In general, age, gender, and health are the main contributing factors in determining a premium. An older male with poor health will pay the highest premium. Females are more likely to live longer than men, younger people are more likely to live longer than older people, and people with excellent health are more likely to live longer than people with poor health.
Most insurance companies accept three types of payment methods to pay the premium. Those payment methods include a bank draft, credit card, or paper check. However, some carriers and states have different payment method requirements. A bank draft is an electronic direct debit from a bank account using an account number and routing number. A credit card can normally come from the four main payment processors: Visa, MasterCard, Discover, and American Express. A paper check is old fashioned, and may not be available, but is essentially a paper version of a bank draft.
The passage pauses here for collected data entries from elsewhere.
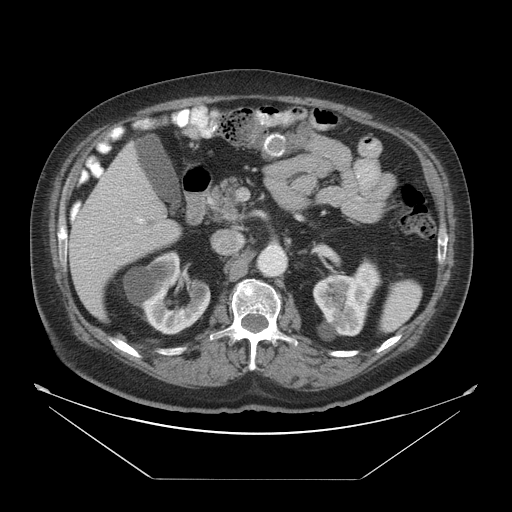
Contrast-enhanced abdominal CT, one axial slice. Position 24 of 45 along the scan axis. Reconstruction kernel STANDARD. Intravenous contrast given. Soft-tissue window (W 400 / L 40 HU). 512 × 512 image matrix. From the clinical record (not read from this slice): patient: male, age 70 years at operation; diagnosis: colorectal cancer liver metastases, imaged before liver resection; multiple liver metastases: no; largest metastasis: 4.5 cm; chemotherapy before resection: no.
Outlined on this slice (outlined manually by an expert reader):
- liver: bounding box (x1, y1, x2, y2) in pixels: (69, 142, 182, 322)
- portal vein (with intrahepatic branches): (123, 189, 144, 223)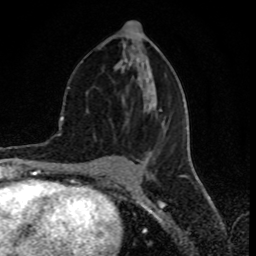
Breast MRI (dynamic contrast-enhanced), one axial slice. Slice 38 of 80 in the series (ordered by position). Cropped to one breast. Dynamic contrast-enhanced series, time point 2 of 8 at this slice position (early post-contrast). 1.5 T. TE 4.2 ms, TR 7 ms. 2 mm slice thickness. 256 × 256 image matrix. Female patient.
Annotated regions visible in this slice (semi-automatically segmented with operator editing):
- enhancing-tissue mask used for the functional tumour volume (all voxels passing the contrast-enhancement thresholds inside the analysis volume; usually the tumour): bounding box <100,42,168,159> (left, top, right, bottom; pixels)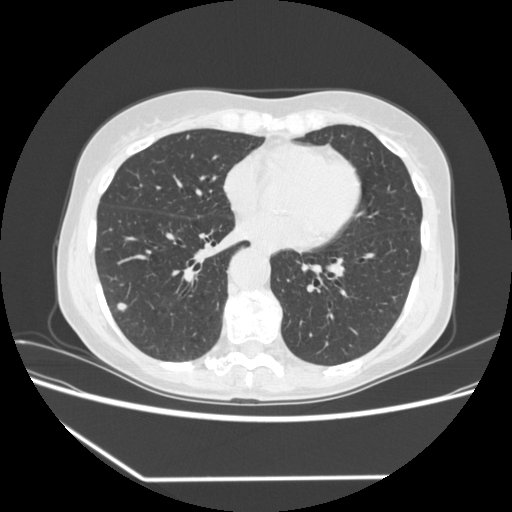
Low-dose screening chest CT, one axial slice; slice 156 of 323 in the series (ordered by position); reconstruction kernel STANDARD; lung window (W 1500 / L -600 HU); 1.25 mm slice thickness; 512 × 512 image matrix, field of view 360 × 360 mm.
Outlined on this slice (manually delineated by an expert):
- lesion 2 (nodule, lower lobe of right lung): bounding box [x1, y1, x2, y2] px = [117, 303, 127, 312]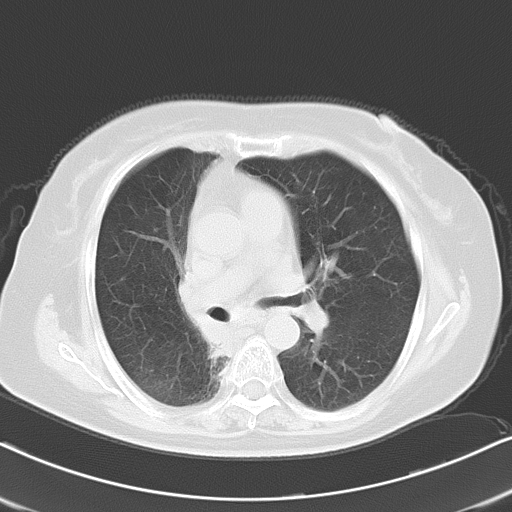
Chest CT, one axial slice. Position 12 of 21 along the scan axis. Reconstruction kernel B70f. 120 kVp. Lung window (W 1500 / L -600 HU). 10 mm slice thickness. 512 × 512 image matrix, field of view 326 × 326 mm. Patient: female, 61 years. Case-level facts recorded for this patient, not image findings: clinical TNM (as recorded): T1b N0 M1b.
Structures marked on this image (rectangle marked by the reading radiologist):
- lung tumour (recorded histology: squamous cell carcinoma): bounding box (x1, y1, x2, y2) in pixels: (170, 271, 247, 420)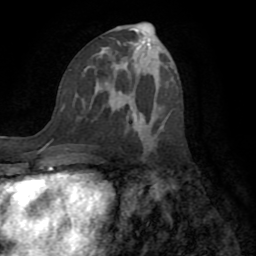
Breast MRI (dynamic contrast-enhanced), one axial slice. Position 39 of 72 along the scan axis. Cropped to one breast. Dynamic contrast-enhanced series, time point 2 of 8 at this slice position (early post-contrast). 1.5 T. TE 3.2 ms, TR 6.5 ms. 2.2 mm slice thickness. 256 × 256 image matrix. Female patient.
Annotated regions visible in this slice (semi-automatically segmented with operator editing):
- enhancing-tissue mask used for the functional tumour volume (all voxels passing the contrast-enhancement thresholds inside the analysis volume; usually the tumour): bounding box (x1, y1, x2, y2) in pixels: (108, 74, 151, 139)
If you miss the premium due date, your insurance company will give you a grace period to pay the missed payment. If the grace period is missed, the insurance policy will lapse. Lapse is the termination of an insurance policy due to a missed premium. The insurance company will notify the policyowner of the termination timely after a policy lapses. However, in the case of traditional life insurance, there is a security measure in place to prevent the event of a lapsed insurance policy. The available cash value can be automatically applied to pay a missed premium in order to keep the insurance policy active. If premiums are continually missed, the cash value can be used to pay the premium until the cash value balance is exhausted. If the policyowner continues to not pay the premium after the cash value balance is exhausted , the policy will lapse and the policyowner will be notified.